Posted by JD 06/15/2011 at 13:00

Whenever I visit a new website and they ask me to create a new login, I always wonder how that data is stored, especially the password. Some clues to poor password management:

  1. plain text
  2. hashed without a salt
  3. reversible
  4. support knows it
  5. the system can email your password back to you
  6. the system displays your password on a web page.

Theres a website that tracks sites with poor password management called PlainTextOffenders.com . That site estimates that 30% of all websites aren’t handling passwords appropriately. If you know of an offending website, let the plain-text-offenders know and publicize it.
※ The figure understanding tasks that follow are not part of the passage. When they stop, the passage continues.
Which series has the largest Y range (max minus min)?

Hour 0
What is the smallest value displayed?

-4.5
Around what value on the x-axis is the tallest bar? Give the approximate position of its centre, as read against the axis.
Sometimes that spotlight is enough to get the company to change.

It is not always clear when websites aren’t doing password management correctly, but if they send you your password via email, that’s a clear sign for some of the worst offenders.

Best Password Management Techniques

My readers are smart, so you probably already know these, but a few folks could use a reminder about passwords:

  1. Never use the same password on multiple websites – every login needs to be different
  2. Use a Password Manager like KeePassX to store and automatically create long, random, passwords. There are lots of good choices including KeePass, LastPass, 1Password.
  3. Use more special characters and long (30+ character) passwords. Think about 3 long words tied together with special characters and numbers as an easy to use method to get a long, type-able password, but you really want completely random passwords created by the password manager.

Best Password Techniques for Servers

If you are a software developer, you have a responsibility to handle user password storage and management so that your website isn’t an offender. Don’t think passwords, think passphrases instead.

  1. Use SSL encryption for all password related web pages. Definitely the login and reset pages.
  2. Allow passphrases with any characters. Sanitize and properly quote the input.
  3. Enforce strong passphrase rules:
    1. Must include letters, numbers, special, upper AND lower case characters
    2. Cannot begin or end with a number
    3. Must be at least 14 characters. Anything less is a joke according to my professional password cracking friends
  4. Allow passphrases to be any length. 4K is reasonable, IMHO.
  5. Use an accepted hashing technique with a randomly generated salt for each user
  6. Do not store the user’s passphrase, just the encrypted value
  7. Do not email the user their passphrase. If you can, you’ve failed to properly secure their credentials.
  8. Setup a passphrase reset page
  9. Lock accounts for at least 1 hour after 3 failed attempts. Block the offending source IP for a day.
  10. Require the old passphrase to set a new passphrase
  11. Force users to change the passphrases every X period. Perhaps every 6 months for a public website. This will help to flush old accounts.
  12. Design the website to support multiple hashing methods, so when a newer hash becomes required, the site can be easily updated.
  13. Never trust user inputs. Validate everything on the server-side, not just on the client in javascript.
  14. Consider encrypting all other parts of user data in the DB too.
  15. Limit the number of attempts to different accounts from each source IP. Fail2ban rocks.

A few other articles here on password management:

I use KeePass v1.x on Windows and KeePassX on all other platforms to retain DB compatibility. I’m completely addicted to the autotype functions and simply do not know or type any of my passwords. Ok, I know 2 of my passwords. Which ones?

  1. Login to my main laptop/desktop.
  2. Passphrase to KeePassX DB.

That all. No others. I don’t even know the passphrase to my work or home email accounts. Yes, they are different (I assume they are since they are both automatically generated and 50+ characters in length).